The Statistical
Logic Behind the Analysis of the Chronological Gulf Between the Old Rigveda and
the New Rigveda
Shrikant G.
Talageri
I have written and uploaded many
articles which are the fruit of my detailed research – most of them on the subject of the “Aryan”
or AIT-vs.-OIT debate, especially, but not only,
in the context of the data in the Rigveda – and I am proud of most of them.
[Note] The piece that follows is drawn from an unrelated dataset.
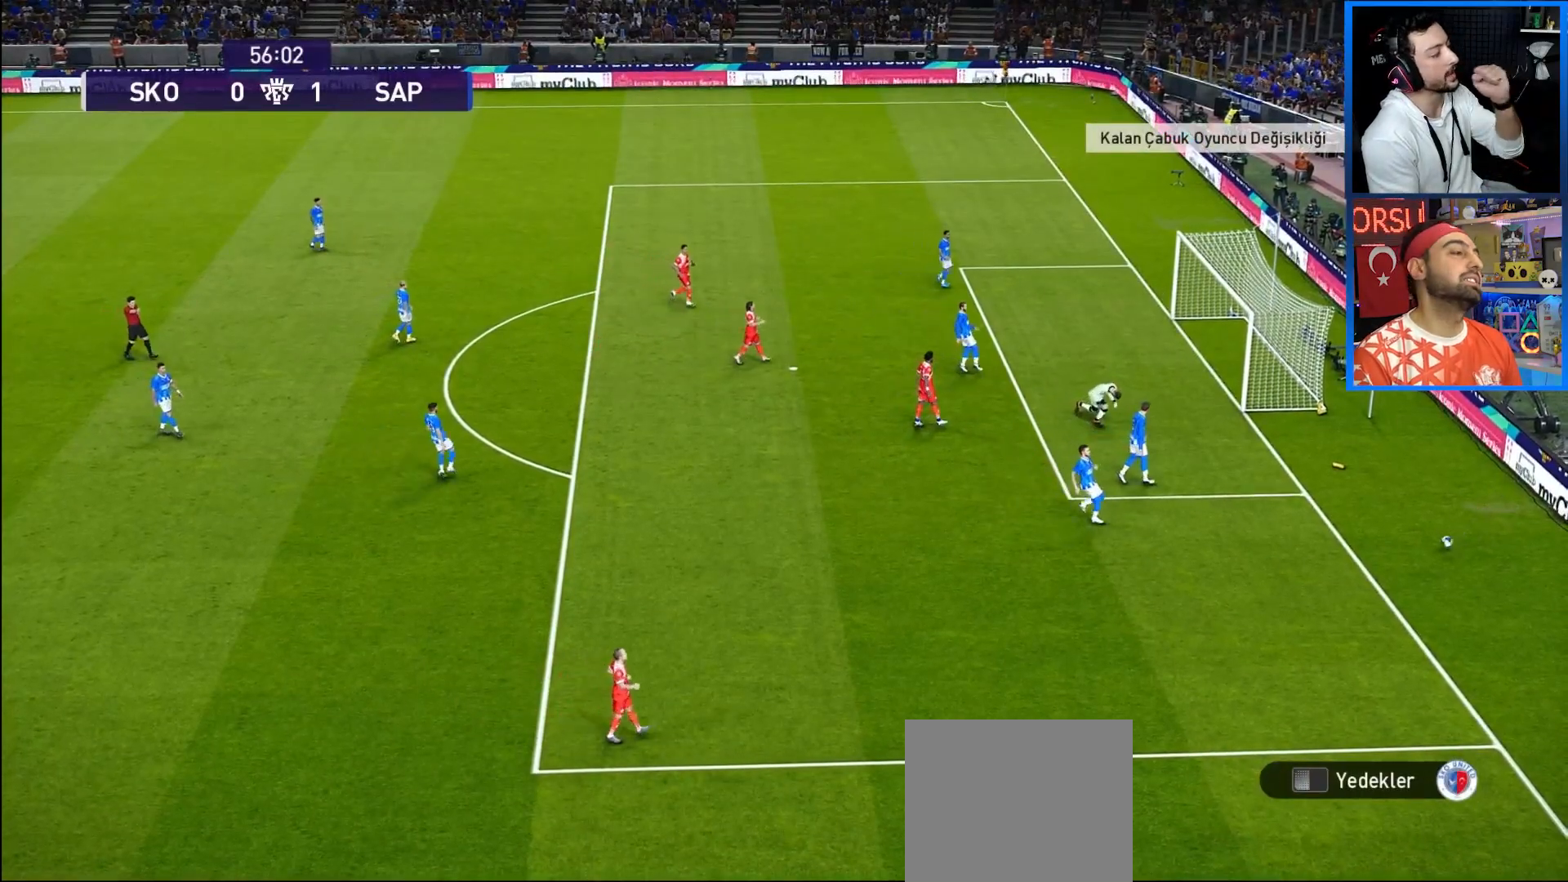
{"buttons": [], "left_stick": "center", "right_stick": "center", "events": []}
Also, apart from
politically loaded articles (mostly on the subject of Hindutva Ideology
or BJP politics), I have also written on fundamentally different
subjects like Musical Scales (as well as on Hindi and
Marathi songs in Jhap taal and Roopak Taal and on
Film Music in general), and on the history of Numbers and Numerals.
And of course on my first subject of research and study: the Konkani
Language and my own Chitrapur Saraswat community, apart from
other stray subjects.
One article in particular I am extremely
proud of is my article: “FINAL
VERSION OF THE CHRONOLOGICAL GULF BETWEEN THE OLD RIGVEDA AND THE NEW RIGVEDA: [WITH THE THE
HYMN-AND-VERSE WISE LIST OF NEW WORDS AND OTHER NEW ELEMENTS IN THE RIGVEDA]”,
since this was the culmination of a long, arduous and taxing study, involving
plenty of paperwork and frequent and repetitive cross-referencing and
correcting (and re-correcting). And also because I had been searching
everywhere for a list of this kind since decades, without success: the only
very great and inspiring work (but only pertaining mainly to Book 8
of the Rigveda) that I came across was the work of a great American
Indologist (not an AIT-sceptic) of the late 19th century, and
I felt compelled to pay tribute to him in my above article as follows: “let me, at this point, start
out by first paying homage to Edward W. Hopkins (1857-1932), in many ways the
great pioneer of analysis of the internal chronology of the Rigveda”.
Finally it was left to me to take up and complete the task myself:
https://talageri.blogspot.com/2022/08/final-version-of-chronological-gulf.html
My above article is my particular
pride because it is full of rich, complete and statistics-based
data covering the whole of the Rigveda, and it will be impossible
for anyone to disprove it (unless, like the fake new Gospel “discovered”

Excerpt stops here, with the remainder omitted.